Yesterday, it was Mr. Terry who was in the thoughts and prayers of those who knew him. He was a hard-working maintenance man, happy with his new job tending to the sprawling apartment complex. He liked to barbecue ribs, tend to his plants and look after the neighborhood's young children.

He'd opted to postpone dinner with his girlfriend to work 30 minutes of overtime Tuesday night, when he was shot in the back alongside another worker.

Two men were running toward a getaway car parked near Mr. Terry when someone fired toward them but struck him instead. He fell behind the vehicle, which backed over him and dragged him 60 feet as it sped off. The Allegheny County medical examiner's office said Mr. Terry died of a gunshot wound to the torso.

Police were still searching for the getaway car and at least four people involved in the gun battle, which might have erupted over drugs, police Lt. Dan Herrmann said yesterday.

That Mr. Terry was an innocent man caught in the crossfire doesn't change detectives' approach to solving his murder, he said, but the emotion the case stirred could prompt more witnesses to speak out to police.

"When they see this person who has nothing to do with anything, who is making a living, and working hard, they're going to feel the same way the detectives do, that this poor man shouldn't have to die based on someone else's problems," Lt. Herrmann said.

When a child is the unintended casualty of gunfire, feelings of anger and injustice in a community are only intensified, Dr. Blumstein said.

Religious leaders at Jolesa Barber's funeral said her killing was the work of the devil in the hearts of the gunmen. She was an honor student at A.J. Rooney Middle School who loved basketball and participated in the Pittsburgh Project, which had begun to expose its classes to urban farming ideas.

Michael Gist, 15, and Anthony Wilson, 30, were later charged with homicide in Jolesa's death.

Though several men have been charged in the death of Kholen Germany, police continue to search for the man who fired the fatal shot. Relatives at his funeral called him an innocent boy with a bright future, cut short by gun violence.

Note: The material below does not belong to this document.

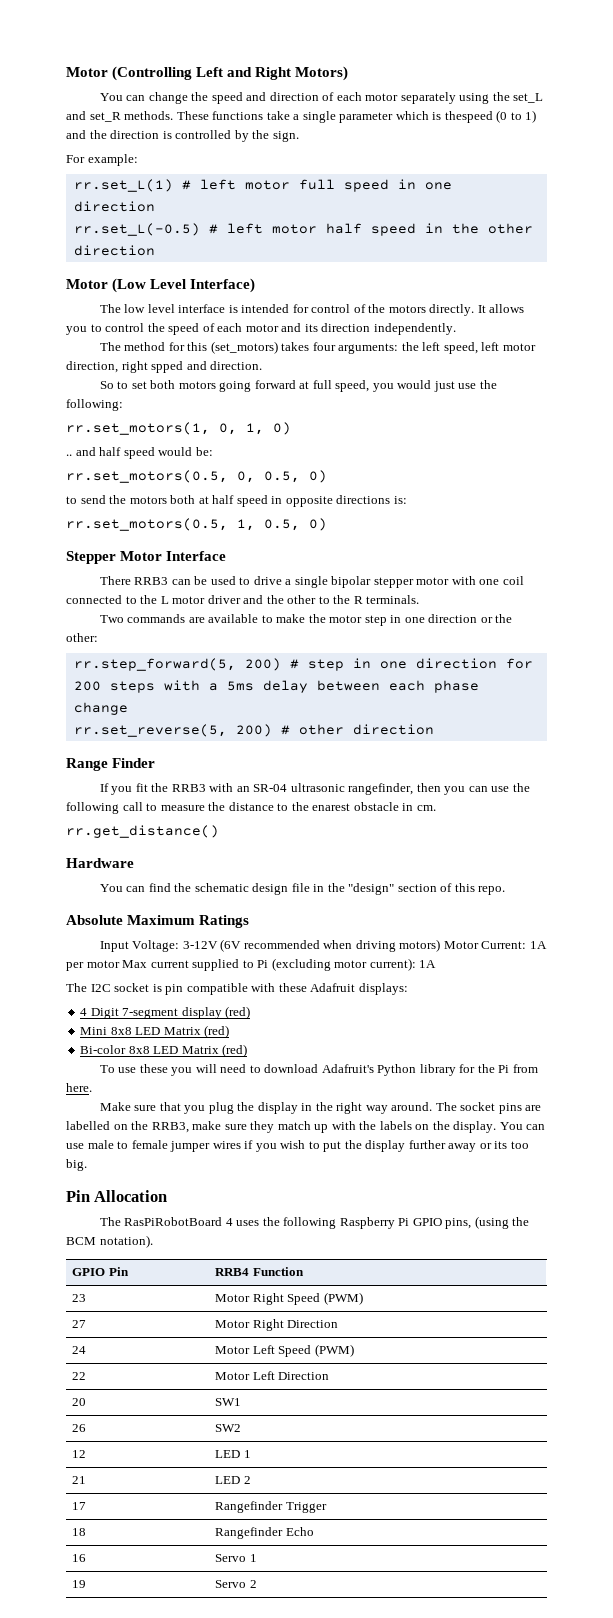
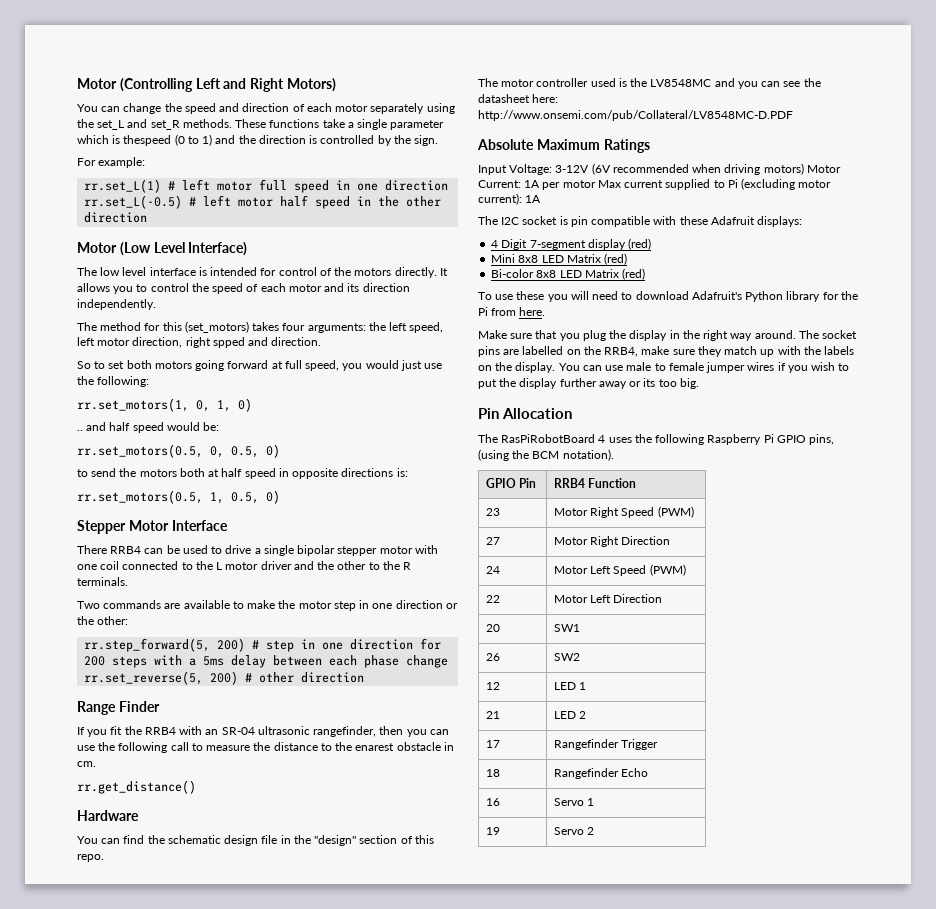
[134,577,169,585] RRB3 -> [110,546,142,554] RRB4
[171,784,206,792] RRB3 -> [144,727,176,735] RRB4
(506, 890) none -> [478,78,821,89] [478,94,559,103] [478,110,793,121] // The motor controller used is the LV8548MC and you can see the datasheet here: http://www.onsemi.com/pub/Collateral/LV8548MC-D.PDF
[151,1122,189,1133] RRB3, -> [604,347,639,357] RRB4,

Attendees of Raymond Reese's funeral lamented senseless violence and its lingering effects on their neighborhood. They said they wished they could live in a place where they could step onto their porches without fear of being shot. Raymond, a ninth-grader at the city's Student Achievement Center in Homewood, was an aspiring pediatrician who liked SpongeBob SquarePants, cheerleading, writing and making her friends laugh.

No one has been arrested in her death.

Mr. Terry's relatives hope for swift justice in his case and that people will come forward with information.

"People need to step up and take a stand and say, 'I know what happened,' " said Tee Alexander, who described herself as a close friend of Mr. Terry's.

"They need to step up and tell the truth."